In more detail, Eve notes that, in what he terms the Enochic-Qumran traditions, there seems to be slightly more interest in healing miracles and even more interest in exorcism. He reasonably suggests, therefore, that "perhaps the best way of understanding the context of Jesus' healing and exorcism is at the creative confluence of three streams within Judaism: the widespread traditions about prophets like Elijah and Elisha, the Enochic-Qumran traditions concerned with the eschatological defeat of demonic powers, and popular folk-religion" (p. 259). In considering whether there are any parallels to the Gospel "nature miracles" in this literature Eve concludes that, with the exception of the miracles taken over from the OT, there are no stories that significantly resemble those attributed to Jesus. Also of significance is his corroboration of the conclusion of others that, although it would not be beyond the bounds of possibility to associate the two, "there was no automatic connexion between healing and eschatology in Jewish thought" (italics his). From this Eve goes on to suggest that this strengthens the idea that Jesus made creative use of individual healings as an acted metaphor (or parable) of the coming of the kingdom of God (p. 266). However, a careful examination of such sayings as Matthew 12:28/Luke 11:20 may show Jesus had a different view: that they embodied the kingdom of God.
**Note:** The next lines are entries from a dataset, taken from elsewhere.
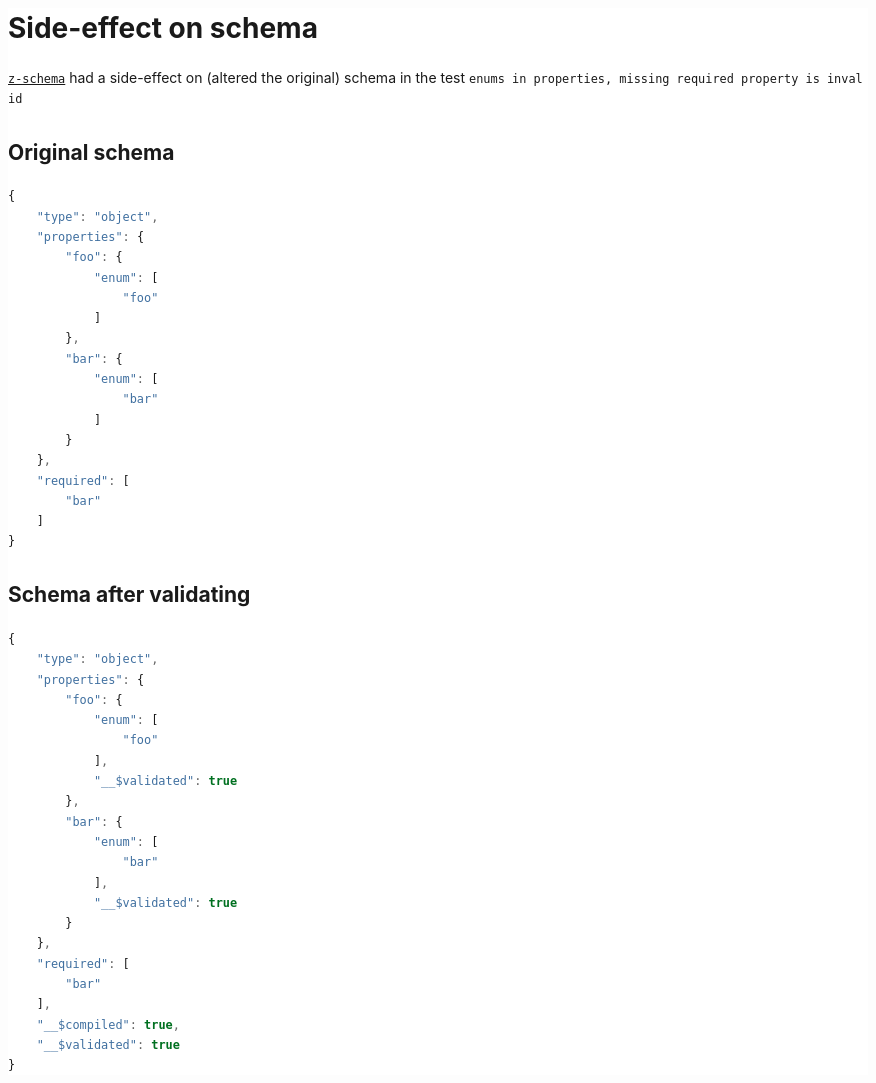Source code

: # Side-effect on schema
[`z-schema`](https://github.com/zaggino/z-schema) had a side-effect on (altered the original) schema in the test `enums in properties, missing required property is invalid`
## Original schema
```js
{
	"type": "object",
	"properties": {
		"foo": {
			"enum": [
				"foo"
			]
		},
		"bar": {
			"enum": [
				"bar"
			]
		}
	},
	"required": [
		"bar"
	]
}
```
## Schema after validating
```js
{
	"type": "object",
	"properties": {
		"foo": {
			"enum": [
				"foo"
			],
			"__$validated": true
		},
		"bar": {
			"enum": [
				"bar"
			],
			"__$validated": true
		}
	},
	"required": [
		"bar"
	],
	"__$compiled": true,
	"__$validated": true
}
```
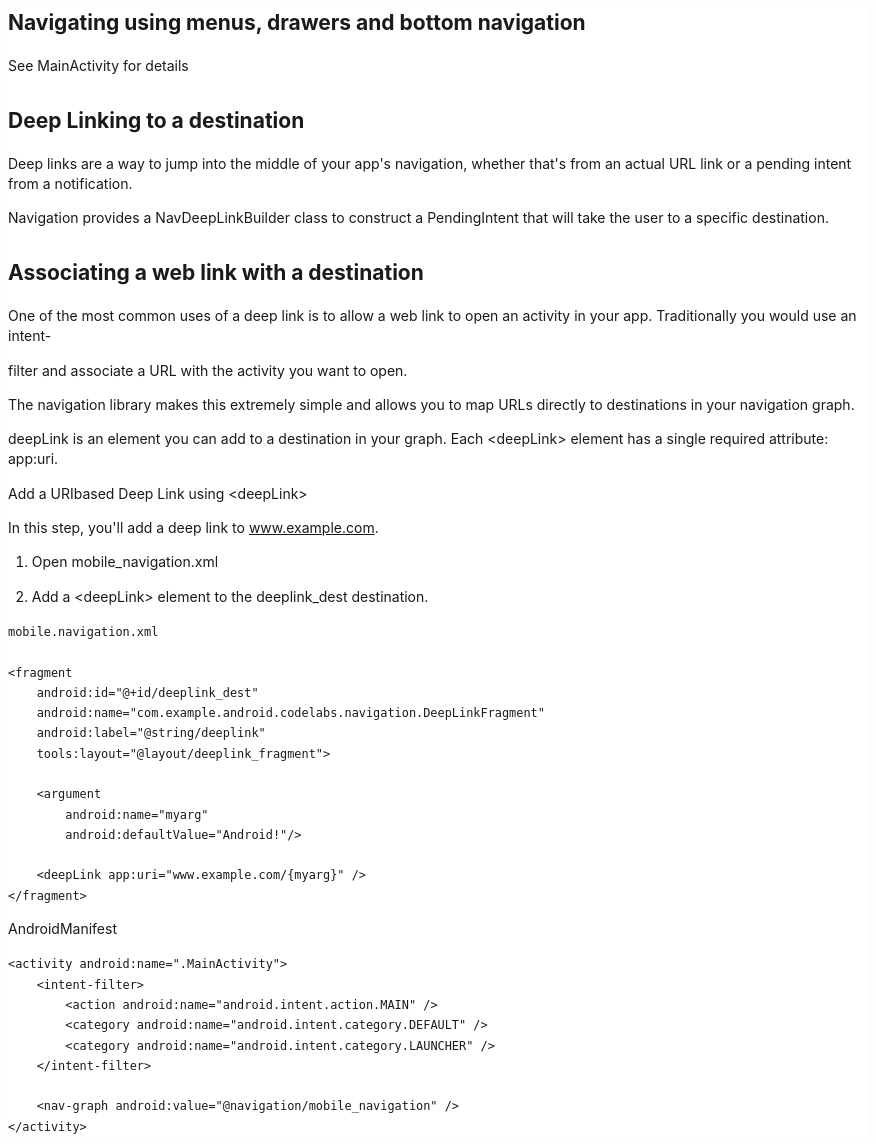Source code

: Navigating using menus, drawers and bottom navigation
------------------------------------------------------

See MainActivity for details


Deep Linking to a destination
------------------------------

Deep links are a way to jump into the middle of your app's navigation, whether that's from an actual URL link or a pending intent from a notification.

Navigation provides a NavDeepLinkBuilder class to construct a PendingIntent that will take the user to a specific destination.


Associating a web link with a destination
------------------------------------------

One of the most common uses of a deep link is to allow a web link to open an activity in your app. Traditionally you would use an intent-

filter and associate a URL with the activity you want to open.

The navigation library makes this extremely simple and allows you to map URLs directly to destinations in your navigation graph.

deepLink is an element you can add to a destination in your graph. Each \<deepLink\> element has a single required attribute: app:uri.

Add a URIbased Deep Link using \<deepLink\>

In this step, you'll add a deep link to www.example.com.

1. Open mobile_navigation.xml

2. Add a \<deepLink\> element to the deeplink_dest destination.

```
mobile.navigation.xml

<fragment
    android:id="@+id/deeplink_dest"
    android:name="com.example.android.codelabs.navigation.DeepLinkFragment"
    android:label="@string/deeplink"
    tools:layout="@layout/deeplink_fragment">

    <argument
        android:name="myarg"
        android:defaultValue="Android!"/>

    <deepLink app:uri="www.example.com/{myarg}" />
</fragment>
```

AndroidManifest

```
<activity android:name=".MainActivity">
    <intent-filter>
        <action android:name="android.intent.action.MAIN" />
        <category android:name="android.intent.category.DEFAULT" />
        <category android:name="android.intent.category.LAUNCHER" />
    </intent-filter>

    <nav-graph android:value="@navigation/mobile_navigation" />
</activity>
```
The remaining four chapters look at evidence relating to Jesus' miracle-working contemporaries. Over against Vermes, Eve concludes (chap. 10) that the traditions about Honi the Circle-Drawer and Hanina ben Dosa do not exemplify a class of charismatic holy men with which Jesus is connected. Nevertheless, Vermes's point is allowed to stand that Judaism and the Gospel tradition associated miracle-working and prophets, not least Elijah and Elisha. The conclusion to chapter 11 on the sign prophets is similarly negative: whereas they were looking back to the exodus-conquest traditions as a type of imminent future salvation, Jesus was tapping into a different stream of expectation-that of the bountiful provision of God rather than the punishment and defeat of foes. Jesus was characterized by healings and exorcisms, miracles that seem to have formed no part of the program of the sign prophets. Chapter 12 deals with the evidence that other Jews around the time of Jesus practiced exorcism. Eve draws attention to the fact that, given the comparative wealth of material on angels and demons in general, it is significant that there is a comparative paucity of material on possession and exorcism so that, as others have shown, while not being unique, Jesus "may nevertheless have been remarkably unusual, not least in his claim to be doing so by the spirit of God" (p. 349). In the final main chapter, "Healers, Magicians and Spirits," which explores some insights from medical and social-scientific anthropology, the author is the least sure-footed, and the results are thin and not as convincing. Notwithstanding, the discussion on the distinction made in a Jewish context between magic and miracle-whether the source of a feat was God or not-warrants attention.